| Metin bloğu |
===
Milli Eğitim Bakanlığı’nın 2012’den bu yana hayata geçirdiği “Yaşayan Diller ve Lehçeler” kategorisiyle Kürtçe’nin farklı lehçeleri eğitim sistemine girdi. Ancak uygulama, beklentileri karşılamadığı gibi birçok tartışmayı da beraberinde getirdi. Yüksel Genç, yaptıkları anket çalışmalarında Türkçe dışında anadile sahip olanların yalnızca çok az bir kısmının bu dersi tercih ettiğini söyledi.

Velilerin gerekçeleri

Yüksel Genç, araştırmalarda öne çıkan nedenleri şöyle sıraladı:

  • Her araştırmamızda en başta gelen gerekçe şu ki veliler, “Bu tip kurslarla anadilin kendisinin öğrenilmesi, konuşulması ve korunması çok zor” diyorlar.
  • Velilerin bir kısmı da “Biz anadilde seçmeli ders için başvuruda bulunduğumuzda bile ‘tercih ettiğiniz yaşayan dillerle ilgili seçmeli derse talep azlığı ya da kadro azlığı nedeniyle gerçekleşememiştir’ denilerek çocuğun farklı ve arzu etmediği başka seçmeli derslere yönlendirilmesi.” Aileler bu konuda inanılmaz şikayet sahibiydiler. Çocuklarının arzuları dışında bir yere yönlendirilmesi ya da reddedilmesinin ortaya çıkarılabileceği duygusal kırılma yaşamamaları için böylesi bir başvuruda bulunmadıklarını, bulunmak istemediklerini söylüyorlar.
  • Bir kısmı “Biz seçmeli ders olarak anadil talebinde bulunduk ama bize geri dönüş yapmıyorlar ve kabul edilmiyor.” Başvuranların içerisinde kabul edilenlerin oranı 4’te 1’e yakın. Bunların bir kısmı da ders yılı başladıktan bir süre sonra ya kadro eksikliğinden ya da farklı nedenlerle sağlıklı bir şekilde anadilde eğitimi göremiyor. Yani aslında seçmeli olarak Kürtçe eğitim var. Ama icraat ve pratik uygulama açısından ciddi anlamda sorunlu. Kaldı ki önemli oranda materyal sorunu da yaşanıyor.
  • Çok az bir veri ise başvurmamasının nedenini çocuğuna dönük okulda olası bir ayrımcılığı gerekçe gösteriyor. “Çocuğum anadilde seçmeli ders alsın istiyorum ama çocuğum eğer seçmeli dersini anadilinde seçerse arkadaşları ve öğretmenleri tarafından dışlanabilir” deniliyor ve dolayısıyla ayrımcılık duygusu nedeniyle seçmeli ders olarak anadilde eğitimi reddeden belirgin bir veli kesimi ile karşılaştık.
===
| Görev hedefi |
Yukarıdaki anadilde seçmeli ders metninden "Milli Eğitim Bakanlığı’nın" ifadesinden başlayıp "tercih ettiğini söyledi." ifadesi de dahil olmak üzere o noktaya kadarki kısmı hiç değiştirmeden tekrar yazın.

| Alıştırma verisi |
===
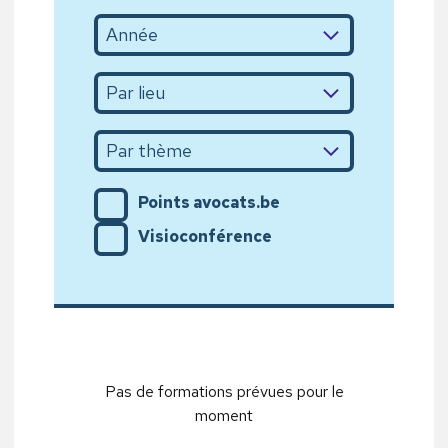
Points avocats.be
Visioconférence
Pas de formations prévues pour le
moment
===
| Cevap alanı |
Milli Eğitim Bakanlığı’nın 2012’den bu yana hayata geçirdiği “Yaşayan Diller ve Lehçeler” kategorisiyle Kürtçe’nin farklı lehçeleri eğitim sistemine girdi. Ancak uygulama, beklentileri karşılamadığı gibi birçok tartışmayı da beraberinde getirdi. Yüksel Genç, yaptıkları anket çalışmalarında Türkçe dışında anadile sahip olanların yalnızca çok az bir kısmının bu dersi tercih ettiğini söyledi.